DIRECTIONS → Starting with the line that contains "May 2020 | completed |", set down each line through the end of the entries below, exactly and with nothing added.

RECORDS →
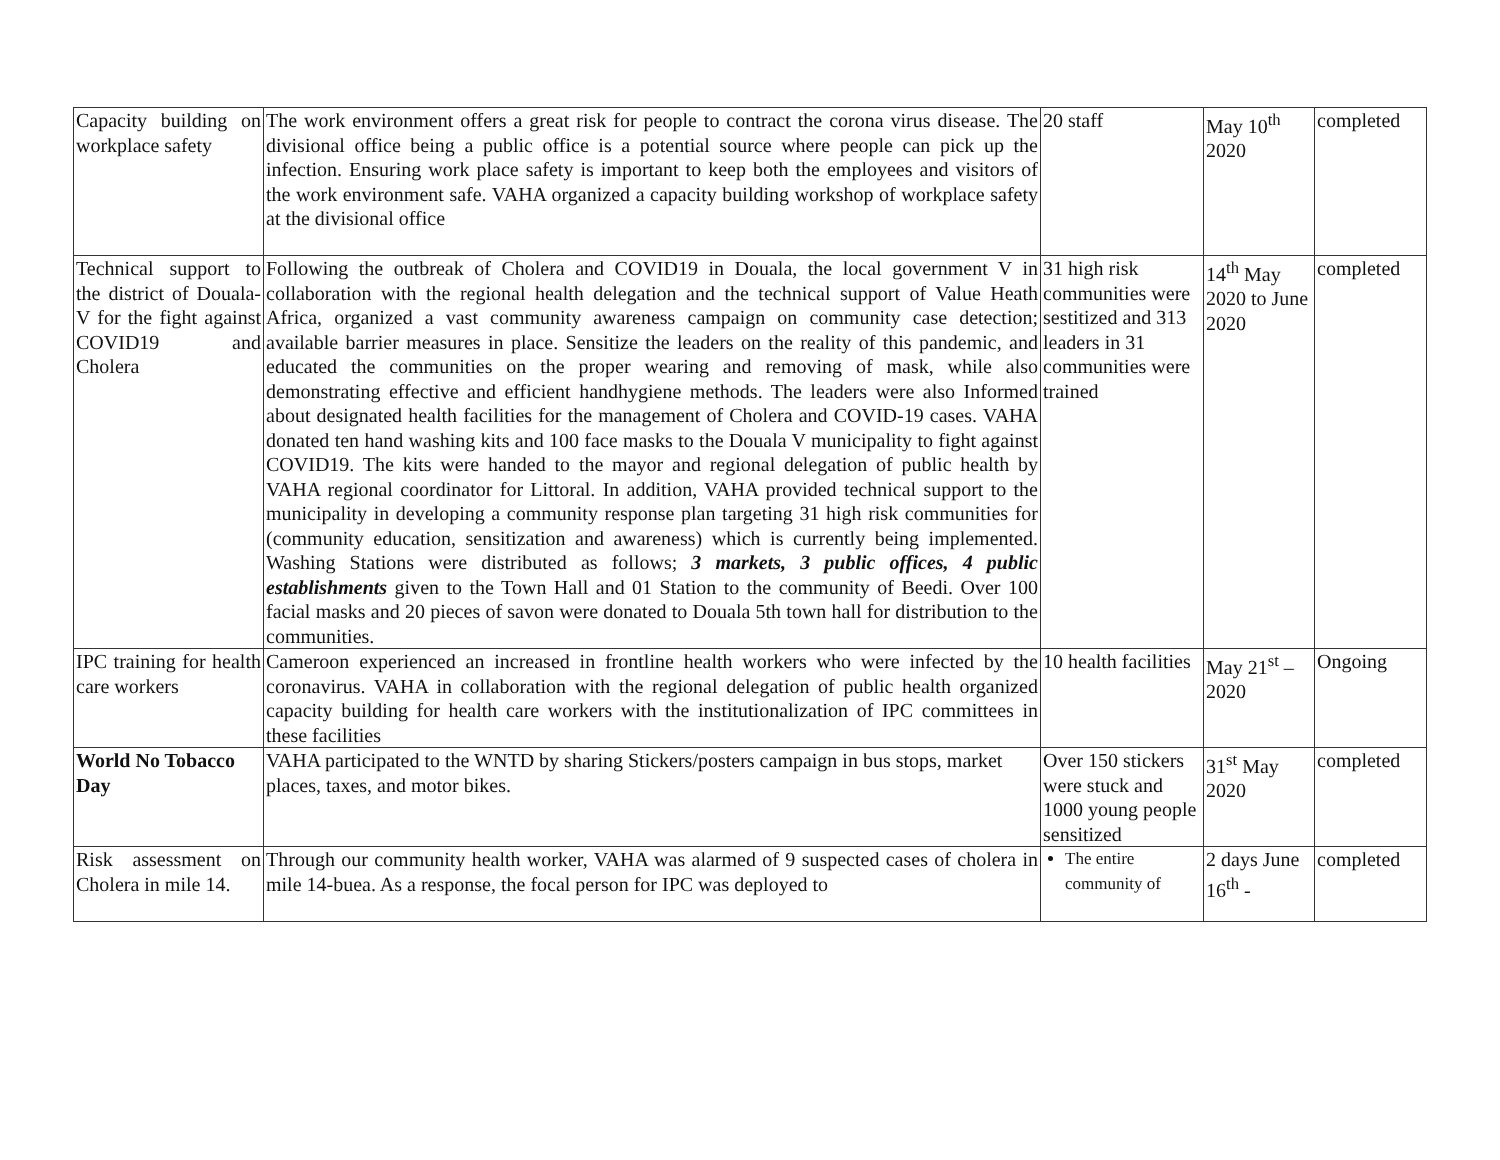| Capacity building on workplace safety | The work environment offers a great risk for people to contract the corona virus disease. The divisional office being a public office is a potential source where people can pick up the infection. Ensuring work place safety is important to keep both the employees and visitors of the work environment safe. VAHA organized a capacity building workshop of workplace safety at the divisional office | 20 staff | May 10<sup>th</sup> 2020 | completed |
| Technical support to the district of Douala-V for the fight against COVID19 and Cholera | Following the outbreak of Cholera and COVID19 in Douala, the local government V in collaboration with the regional health delegation and the technical support of Value Heath Africa, organized a vast community awareness campaign on community case detection; available barrier measures in place. Sensitize the leaders on the reality of this pandemic, and educated the communities on the proper wearing and removing of mask, while also demonstrating effective and efficient handhygiene methods. The leaders were also Informed about designated health facilities for the management of Cholera and COVID-19 cases. VAHA donated ten hand washing kits and 100 face masks to the Douala V municipality to fight against COVID19. The kits were handed to the mayor and regional delegation of public health by VAHA regional coordinator for Littoral. In addition, VAHA provided technical support to the municipality in developing a community response plan targeting 31 high risk communities for (community education, sensitization and awareness) which is currently being implemented. Washing Stations were distributed as follows; 3 markets, 3 public offices, 4 public establishments given to the Town Hall and 01 Station to the community of Beedi. Over 100 facial masks and 20 pieces of savon were donated to Douala 5th town hall for distribution to the communities. | 31 high risk communities were sestitized and 313 leaders in 31 communities were trained | 14<sup>th</sup> May 2020 to June 2020 | completed |
| IPC training for health care workers | Cameroon experienced an increased in frontline health workers who were infected by the coronavirus. VAHA in collaboration with the regional delegation of public health organized capacity building for health care workers with the institutionalization of IPC committees in these facilities | 10 health facilities | May 21<sup>st</sup> – 2020 | Ongoing |
| World No Tobacco Day | VAHA participated to the WNTD by sharing Stickers/posters campaign in bus stops, market places, taxes, and motor bikes. | Over 150 stickers were stuck and 1000 young people sensitized | 31<sup>st</sup> May 2020 | completed |
| Risk assessment on Cholera in mile 14. | Through our community health worker, VAHA was alarmed of 9 suspected cases of cholera in mile 14-buea. As a response, the focal person for IPC was deployed to | The entire community of | 2 days June 16<sup>th</sup> - | completed |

TASK OUTPUT →
| World No Tobacco Day | VAHA participated to the WNTD by sharing Stickers/posters campaign in bus stops, market places, taxes, and motor bikes. | Over 150 stickers were stuck and 1000 young people sensitized | 31<sup>st</sup> May 2020 | completed |
| Risk assessment on Cholera in mile 14. | Through our community health worker, VAHA was alarmed of 9 suspected cases of cholera in mile 14-buea. As a response, the focal person for IPC was deployed to | The entire community of | 2 days June 16<sup>th</sup> - | completed |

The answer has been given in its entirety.